Sin embargo, hubo un hombre que hace veinticinco años predijo el porvenir político de Azaña. Fue don Antonio Daza. Don Antonio Daza es un señor muy gordo, popularísimo en el Ateneo. Daza era siempre, en los tiempos monárquicos, diputado de la mayoría. En el Congreso se dormía como un bendito y solo despertaba a impulsos de algún codazo de compañero de escaño, el tiempo preciso para decir: «Daza, sí» o «Daza, no», y a veces, simplemente, para contribuir a los «rumores de aprobación».
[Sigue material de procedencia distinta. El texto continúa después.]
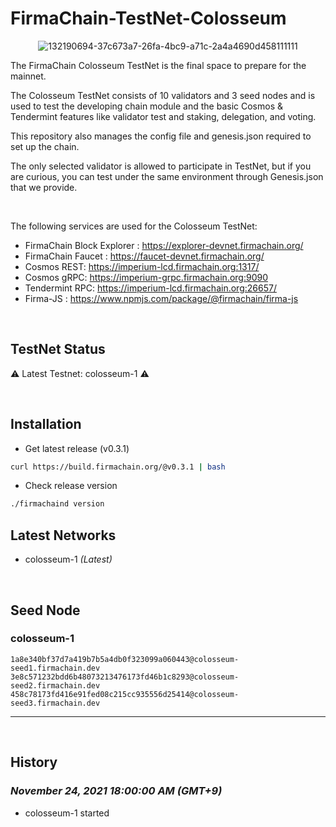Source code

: # FirmaChain-TestNet-Colosseum


<center>

![132190694-37c673a7-26fa-4bc9-a71c-2a4a4690d458111111](https://user-images.githubusercontent.com/5277080/132265516-b6373d15-133c-41f3-a093-a93c34155c13.png) 



</center>

The FirmaChain Colosseum TestNet is the final space to prepare for the mainnet.

The Colosseum TestNet consists of 10 validators and 3 seed nodes and is used to test the developing chain module and the basic Cosmos & Tendermint features like validator test and staking, delegation, and voting.

This repository also manages the config file and genesis.json required to set up the chain.

The only selected validator is allowed to participate in TestNet, but if you are curious, you can test under the same environment through Genesis.json that we provide.

<br>

The following services are used for the Colosseum TestNet:
 - FirmaChain Block Explorer : https://explorer-devnet.firmachain.org/
 - FirmaChain Faucet : https://faucet-devnet.firmachain.org/
 - Cosmos REST: https://imperium-lcd.firmachain.org:1317/
 - Cosmos gRPC: https://imperium-grpc.firmachain.org:9090
 - Tendermint RPC: https://imperium-lcd.firmachain.org:26657/
 - Firma-JS : https://www.npmjs.com/package/@firmachain/firma-js

<br>


## TestNet Status

⚠️ Latest Testnet: colosseum-1 ⚠️

<br>

## Installation
 * Get latest release (v0.3.1)
```sh
curl https://build.firmachain.org/@v0.3.1 | bash
```

* Check release version
```sh
./firmachaind version
```


## Latest Networks
  - colosseum-1  *(Latest)*  


<br>

## Seed Node
### colosseum-1
```
1a8e340bf37d7a419b7b5a4db0f323099a060443@colosseum-seed1.firmachain.dev
3e8c571232bdd6b48073213476173fd46b1c8293@colosseum-seed2.firmachain.dev
458c78173fd416e91fed08c215cc935556d25414@colosseum-seed3.firmachain.dev
```

---
<br>


## History

### *November 24, 2021 18:00:00 AM (GMT+9)*
- colosseum-1 started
Terminada la sesión del Congreso, Daza se iba al Ateneo, para seguir durmiendo. Un día en la docta casa, un grupo de jovencitos hablaban de Azaña, y parece que no muy bien. Entonces Daza despertó súbitamente y dijo con gran solemnidad:
—Ustedes dirán lo que quieran: pero ese hombre llegará a ser Presidente de la República española. Se lo digo a ustedes yo, que vivo en la misma casa de huéspedes que él.
Dicho esto, Daza se volvió a dormir.